Al-Qur’an Al-Karim adalah kitab Allah Subhanahu wa Ta’ala yang diturunkan kepada Nabi Muhammad Shallahu alai wa Sallam melalui perantara Malaikat Jibril dan dinilai beribadah dengan membacanya. mushaf al-Qur’an diawali dengan huruf ب dalam kalimat basmallah dan diakhiri dengan huruf س dalam surat al-Nas. Huruf ب dan س jika digabungkan akan menjadi sebuah lafad بس yang memiliki arti كفاية (cukup), sehingga dapat difahami, bahwa dengan membaca al-Qur’an sudah cukup bagi pembacanya di dunia maupun di akhirat.
Baca juga Perbedaan Penafsiran Ulama dalam Memahami Nash Al-Qur’an
Al-Qur’an Al-Karim mengandung perkara-perkara yang berhubungan dengan keimanan, ilmu pengetahuan, kisah-kisah, peraturan-peraturan yang mengatur semua tingkah laku manusia di dunia, secara individu atau sosial untuk mendapatkan kebahagian haqiqi di dunia dan di akhirat.
Al-Qur’an Al-Karim diturunkan dengan lisan berbahasa arab, sehingga dibutuhkan sebuah ilmu yang khusus untuk memahami isi dan kandungan al-Qur’an, salah satu ilmu untuk memahami isi dan kandungan kitab suci al-Qur’an adalah ilmu tafsir dan ilmu-ilmu al-Qur’an (ulum al-Qur’an).
Ilmu tafsir dan ulum al-Qur’an merupakan ilmu yang paling mulia, paling tinggi kedudukannya dan luas cakupannya. Kedua ilmu ini disebut sebagai ilmu yang paling mulia, karena kemulian sebuah ilmu itu berkaitan dengan teori dan materi yang dipelajarinya, sedangkan ruang lingkup pembahasan kedua ilmu ini berkaitan dengan Kalamullah al-Haq yang sudah pasti sebagai petunjuk dan pembeda dari perkara-perkara yang haq dan bathil.
Kedua ilmu ini dikatakan paling luas cakupannya, karena seorang yang Ahli Tafsir akan membahas berbagai macam disiplin ilmu, dia terkadang membahas akidah, fikih, akhlak, bahkan terkadang membahas ilmu-ilmu umum yang berkaitan dengan kemukjizatan al-Qur’an. Di samping itu, tidak mungkin seseorang dapat memetik pelajaran dari ayat-ayat al-Qur’an, kecuali dengan mengetahui makna-makna dan rahasia-rahasianya.
Pembahasan
- Metode Penafsiran al-Qur’an al-Karim
Maksud dari istilah asalib al-Qur’an adalah sebuah metode untuk menyampaikan makna-makna al-Qur’an kepada penuntut ilmu dan mendekatkannya pada makna yang sesuai.
Para pakar ulum al-Qur’an al-Karim atau ulum al-Tafsir menyebutkan empat metode penafsiran:
1. Metode Tahlili (analitik)
2. Metode Ijmali (global)
3. Metode Muqarran (perbandingan)
4. Metode Maudhui (tematik)

» **ISI DATA**:
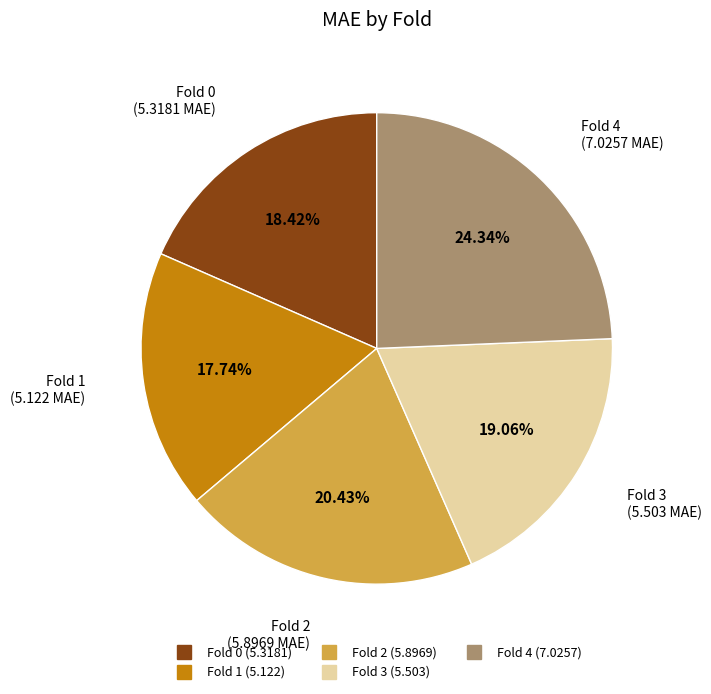

Which has a higher value, Fold 4 or Fold 0?

Fold 4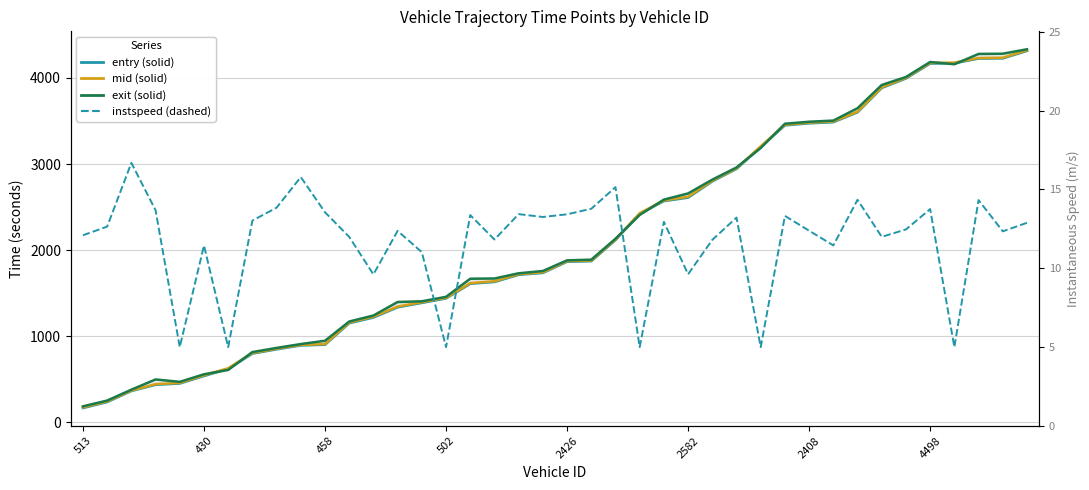

True or false: exit has more than 1 interior local peaks.

True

» **DAFTAR TUGAS**:
1. Jawab pertanyaan berikut berdasarkan teks tentang ilmu tafsir.
(a) Al-Qur'an diturunkan kepada Nabi Muhammad melalui perantara siapa?
(b) Apa arti lafad بس menurut teks itu?
(c) Metode penafsiran mana yang diberi keterangan "tematik"?
2. Tuliskan ulang bagian teks tentang ilmu tafsir yang dibuka dengan kata-kata yang memuat "Al-Qur’an Al-Karim diturunkan" dan ditutup dengan "al-Qur’an (ulum al-Qur’an).".

» **JAWABAN TERTULIS ANDA**:
1.
(a) Malaikat Jibril.
(b) كفاية (cukup).
(c) Metode Maudhui.

2.
Al-Qur’an Al-Karim diturunkan dengan lisan berbahasa arab, sehingga dibutuhkan sebuah ilmu yang khusus untuk memahami isi dan kandungan al-Qur’an, salah satu ilmu untuk memahami isi dan kandungan kitab suci al-Qur’an adalah ilmu tafsir dan ilmu-ilmu al-Qur’an (ulum al-Qur’an).